Maybe she’ll try to spin this into another story:
“Exclusive: journalist reports on self”
‘Floating concerns’, yes. There does seem to be a lot of that around, although only towards Islam. It’s pernicious, but maybe a more generous interpretation in this case might be, ‘We know from experience what is likely to happen, make doubly sure that all the angles are covered.’ Which, of course, you have.
The difference between, ‘Don’t say X, it might offend Y’ and ‘Saying X will offend Y, we know what Y is like so be ready for it.’
Well, one, she could have said that instead of what she did say. But two, I don’t think people should say that, either. I think it’s mistaken and pernicious to say that, for several reasons. One is that it’s a kind of entrapment. One of the things we know from experience is that if someone says ‘Ooh this might piss people off’ then there will always be at least a few people who will obligingly be pissed off – quite without feeling any need to read or look at the material in question, of course.
Another reason is that there will always be something that someone could disagree with and hence be offended by in any book or movie or tv show or political broadcast or ______. What the hell is the point of running around saying ‘Oh look, someone might not like this book’? Of course someone might not like this book! Someone might not like any number of books! Why make a ‘story’ out of it?
But, OB, this book will piss people off. It will piss off the right people in the right way, but it isn’t ‘might’, it’s ‘will’. That’s a given, surely?
Choudary, for example hardly needs to be prompted. Of course few or none will read the book, but that is the way these things work.
Given that Toomey is generally favourable towards the book and has a good track record I’m inclined to give the benefit of the doubt here.
Personally, I would not presume to warn you of eventualities you are clearly aware of, but you are scarcely ‘under the radar’. This is a book which is likely to be publically burned, which will probably evoke death-threats and hysteria, and which may even involve riots.
Taking on the patriarchy, the whole damn patriarchy, is stirring up a hornets nest. It will respond.
Fine. Let it. But let us be ready. Ordered the book, behind you all the way.
Don
Piss people in general off, yes of course, but more than that? No, not really (not a given). I think Choudary does indeed need to be prompted – he wouldn’t be aware of the book without prompting!
I admire Toomey’s work, I’m not exactly denying her the benefit of the doubt…but I do think it’s an odd way to frame the matter.
Well, since there is mention that your “gruesome catalogue of abuses carried out against women” will include those done in the name of Catholicism, I think you should gird your loins for the grim but likely possibility that Bill Donohue, President of the Catholic League for Religious and Civil Rights, is going to be outraged. Outraged, I say.

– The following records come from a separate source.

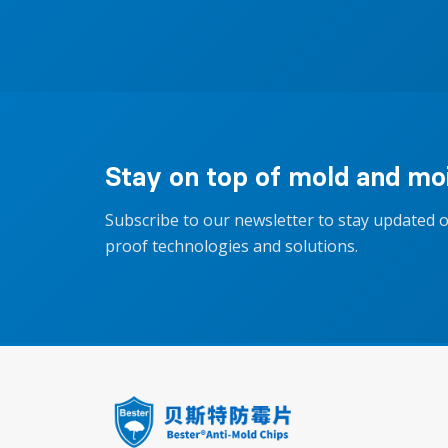
Stay on top of mold and moi
Subscribe to our newsletter to stay updated 
proof technologies and solutions.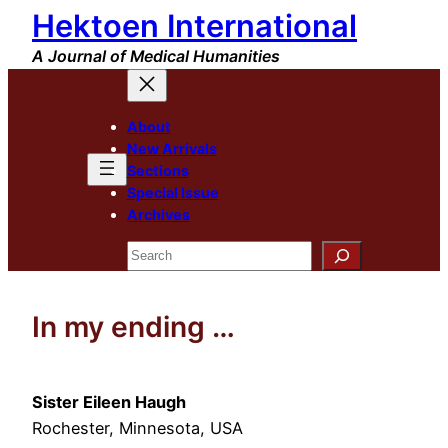
Hektoen International
Skip
to
A Journal of Medical Humanities
content
About
New Arrivals
Sections
Special Issue
Archives
Search
In my ending …
Sister Eileen Haugh
Rochester, Minnesota, USA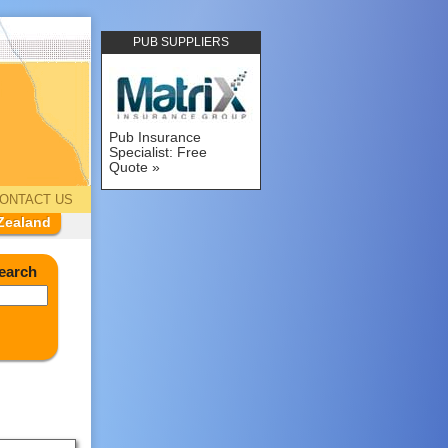
PUB SUPPLIERS
Pub Insurance
Specialist: Free
Quote
ONTACT US
Zealand
earch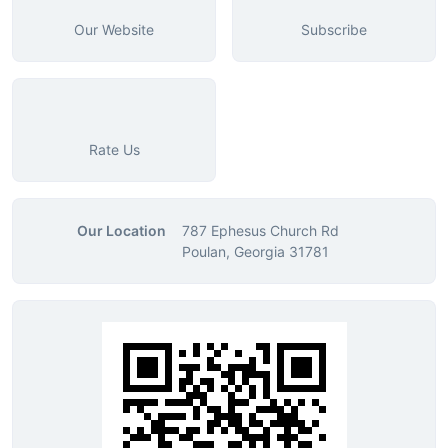
Our Website
Subscribe
Rate Us
Our Location
787 Ephesus Church Rd
Poulan, Georgia 31781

You really must send him a complementary copy. It could provide cover.
I so look forward to Bill Donohue’s being outraged. I do hope he’ll oblige.
I loved that comment of yours about ‘Like comes only from Like’ at Pharyngula, Sastra – I copied it into some notes for safekeeping.
You copied something from me? Egads, you should see the saved quote file I have on you.
I’m looking forward to this new book. And Why Truth Matters was so sharp and pithy and small and easy to carry around in purse or pocket or jacket that I apparently lost it somewhere, and will have to buy another.
Why is there such a fuss about the criticism of Islam in a book that no-one’s yet read? The tu quoque mudfight at http://www.jihadwatch.org/archives/026359.php reaches fever pitch. I’m sure the book deals with all the Abrahamic cults.
I can’t wait to read this book. I’ve already nagged our local bookshop to the point of being told “Look – just try Amazon.”
Yeah it never pays to read the comments at Jihadwatch. They’re not what you’d call elevating.